■ **Problem description**
Pull out every line in the records below that contains the word "Example", copying each one in full.

■ **Material supplied**
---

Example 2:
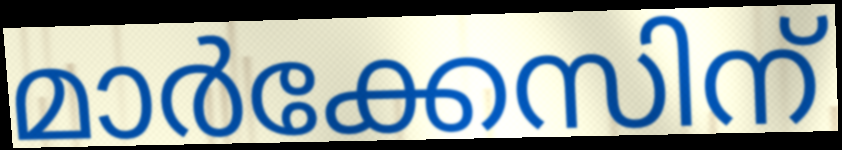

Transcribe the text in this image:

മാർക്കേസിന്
---
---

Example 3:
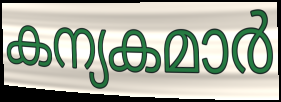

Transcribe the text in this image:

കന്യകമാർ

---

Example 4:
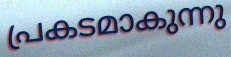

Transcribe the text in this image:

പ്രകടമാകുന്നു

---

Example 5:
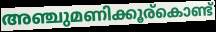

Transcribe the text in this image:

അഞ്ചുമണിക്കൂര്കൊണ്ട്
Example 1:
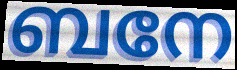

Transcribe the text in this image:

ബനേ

■ **Full answer**
Example 2:
Example 3:
Example 4:
Example 5:
Example 1:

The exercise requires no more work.